*PROBLEM REQUIREMENTS:* Convert the text lines of the material below into a JSON list of strings, one string per line, omitting blank lines. Exclude the pictures from the answer.

*EXTRACTED ENTRIES:*
______

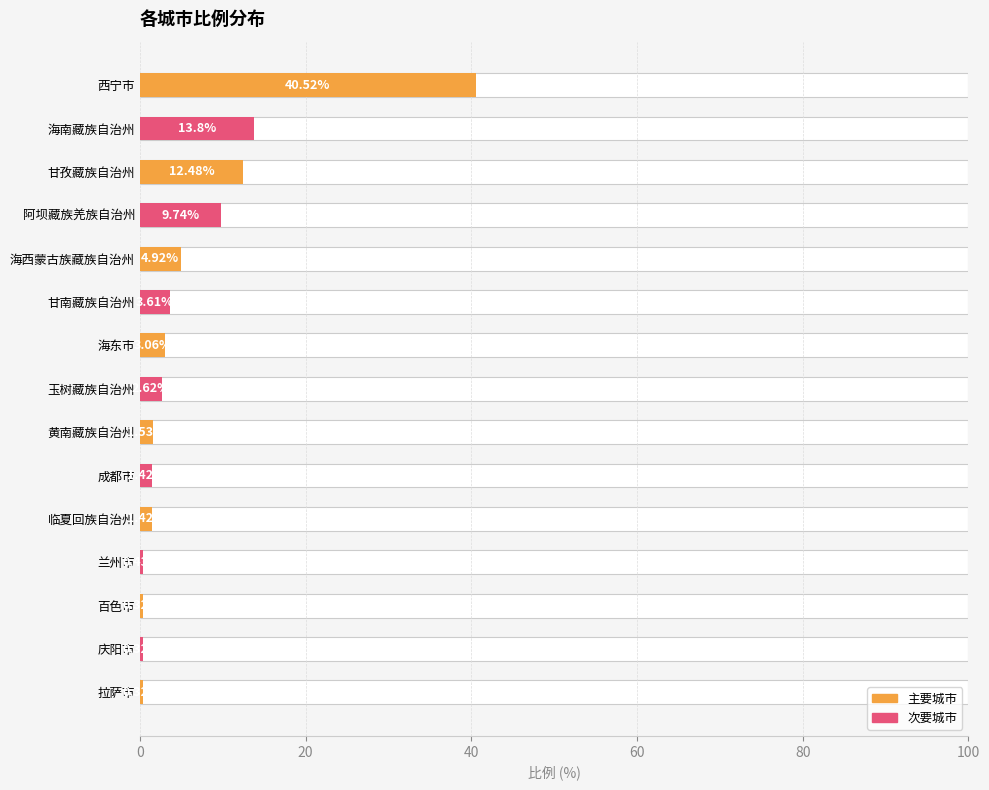

Count the number of data series in this chart.

1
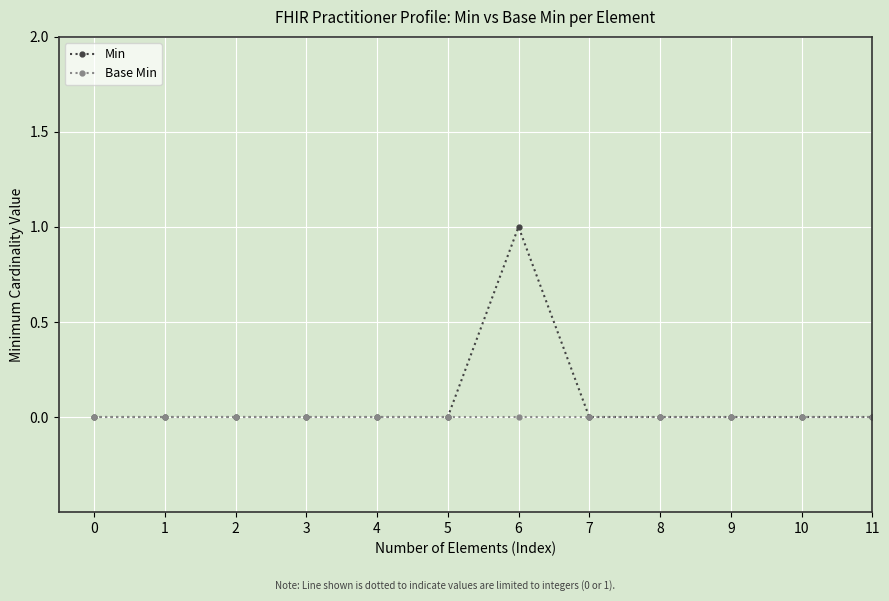

Which series has the widest spread of values?

Min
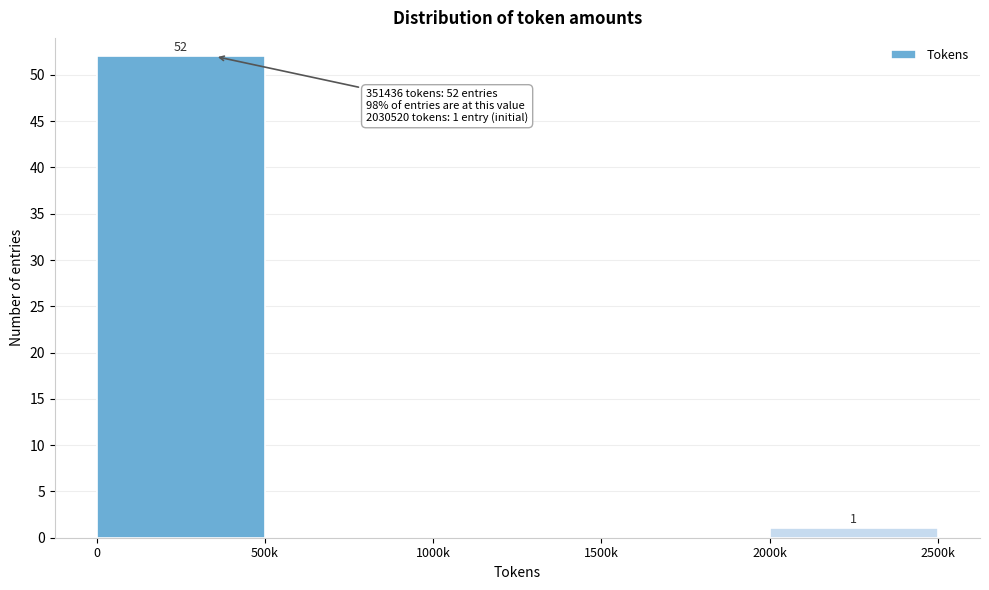

Reading right to left, transcribe all the data shown in this chart.

2000k=1	1500k=0	1000k=0	500k=0	0=52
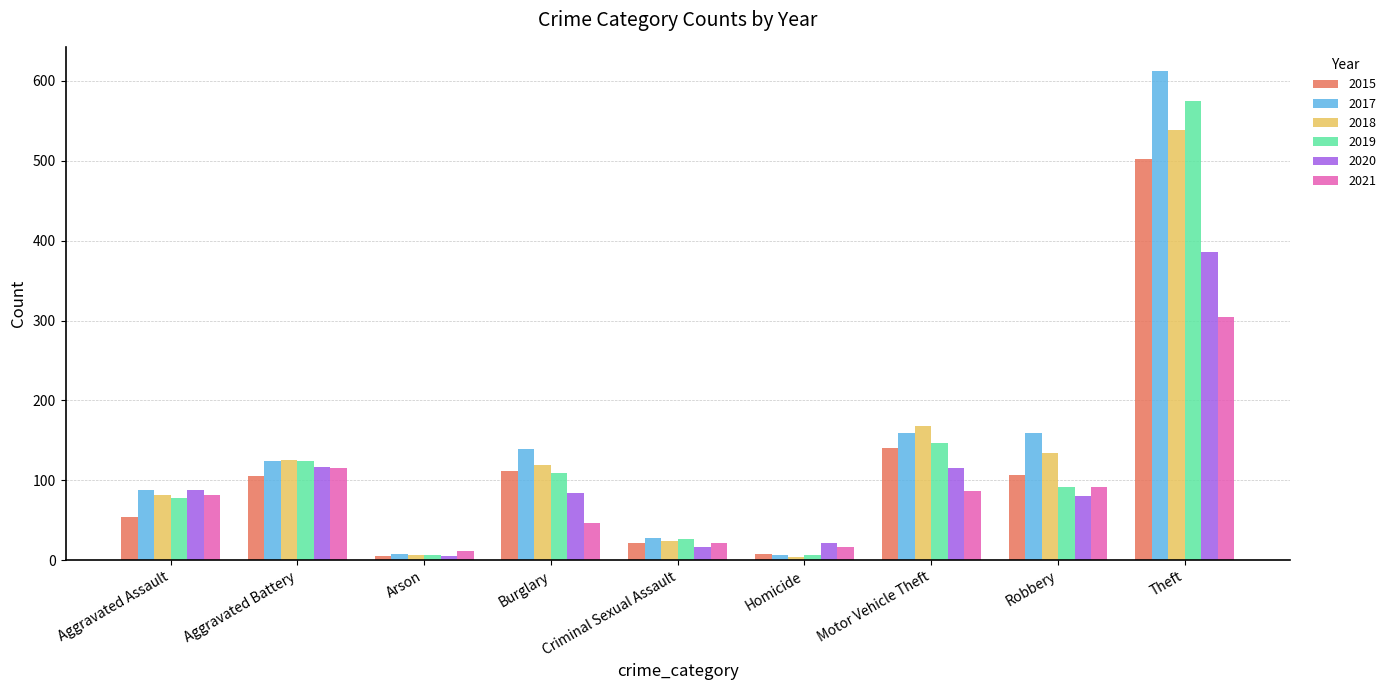

What is the sum of the 2018 values at Theft and Aggravated Battery?

664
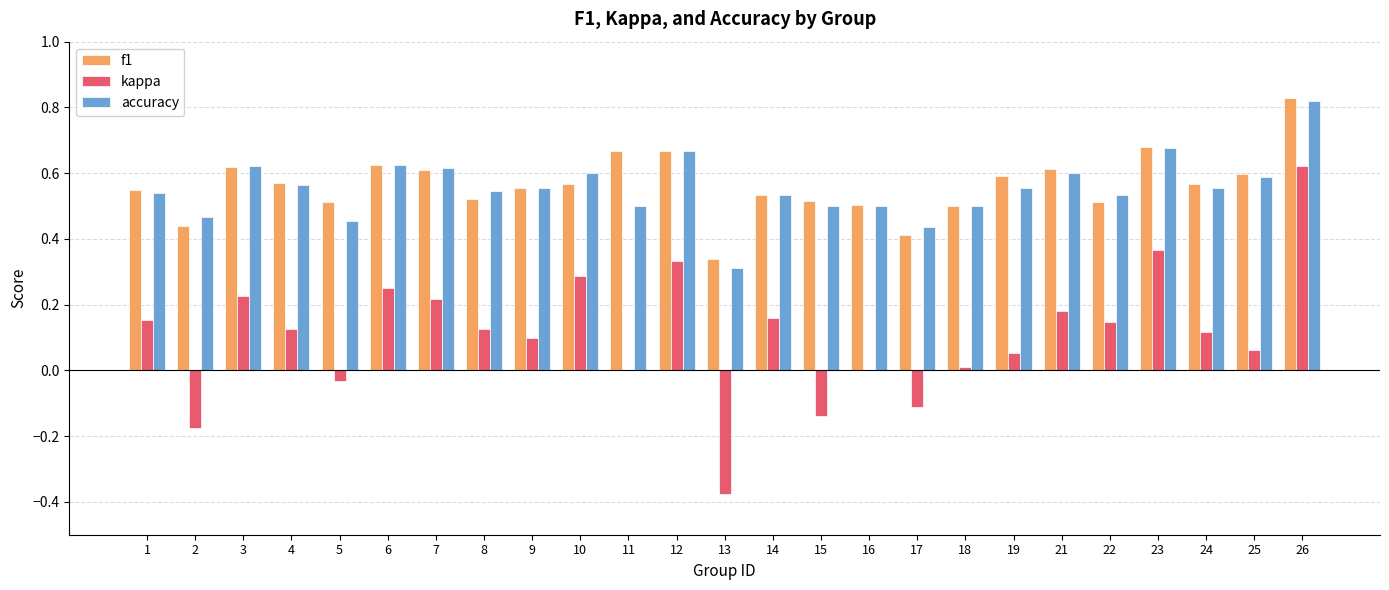

Which label corresponds to the largest value in the chart?

26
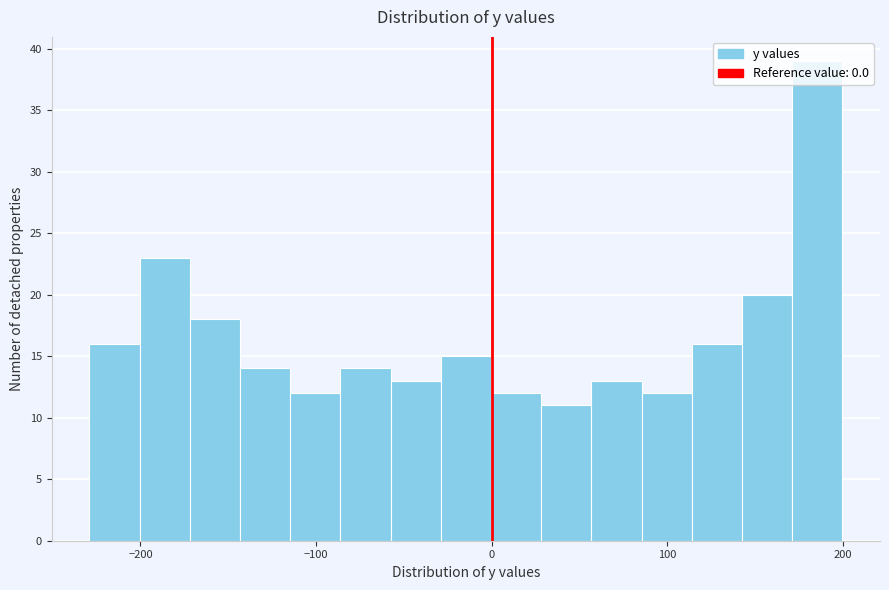

Read against the x-axis, roughly where is the centre of the tallest bar?

190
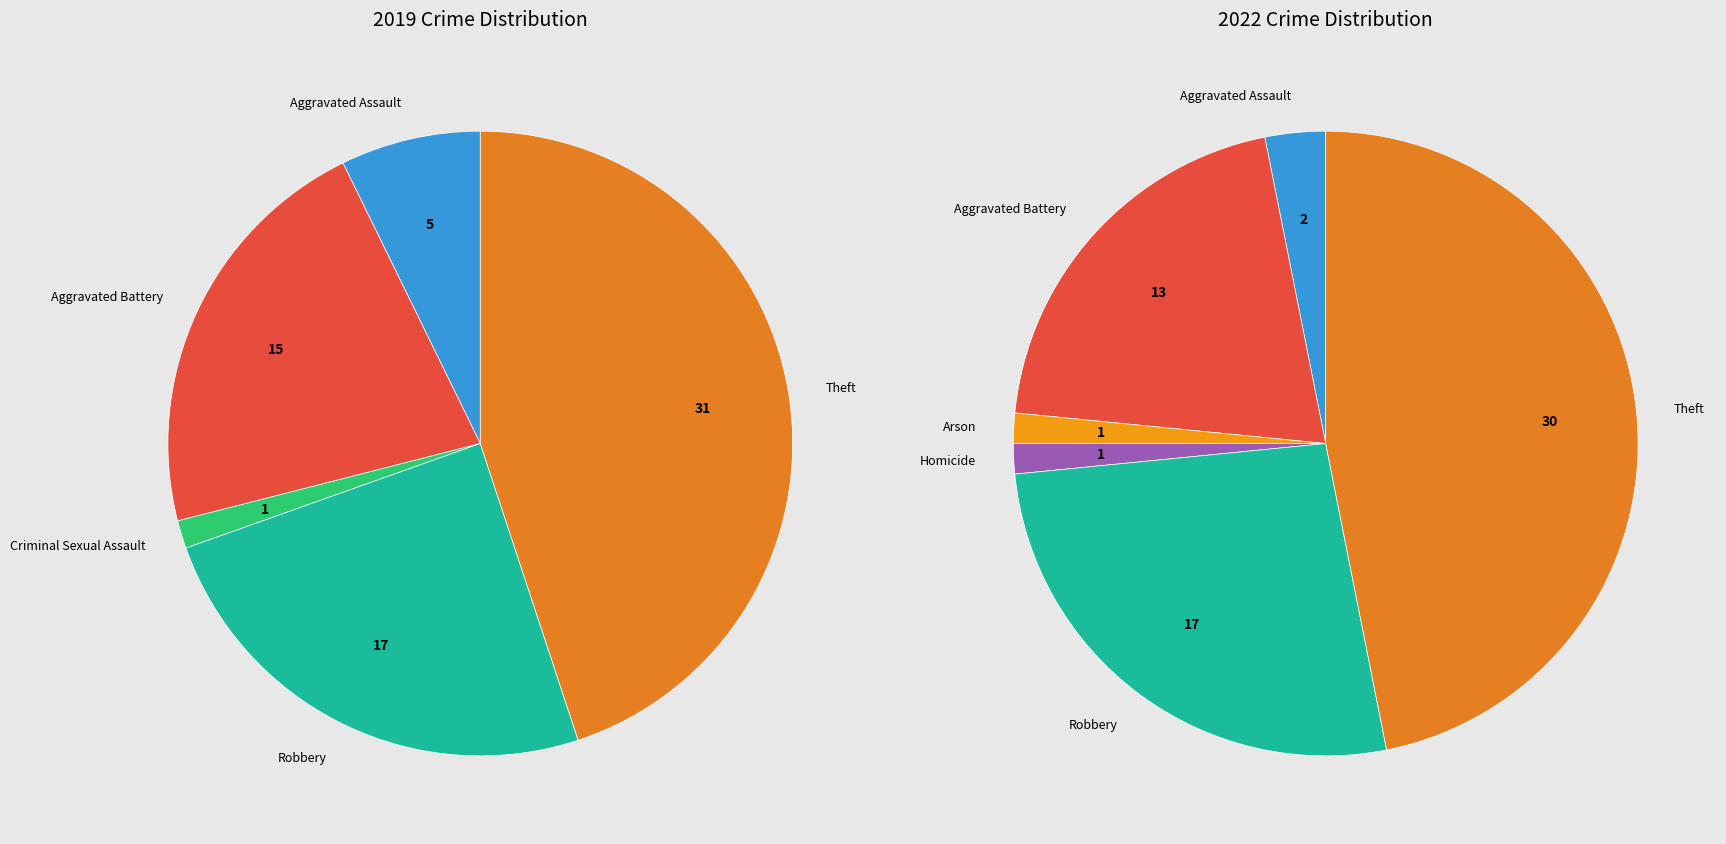

To the nearest percent, what is the difference between the largest and smallest slice percentages?

45%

______

*EXERCISE SOLUTION:*
[
  "Count the number of data series in this chart.",
  "1",
  "Which series has the widest spread of values?",
  "Min",
  "Reading right to left, transcribe all the data shown in this chart.",
  "2000k=1\t1500k=0\t1000k=0\t500k=0\t0=52",
  "What is the sum of the 2018 values at Theft and Aggravated Battery?",
  "664",
  "Which label corresponds to the largest value in the chart?",
  "26",
  "Read against the x-axis, roughly where is the centre of the tallest bar?",
  "190",
  "To the nearest percent, what is the difference between the largest and smallest slice percentages?",
  "45%"
]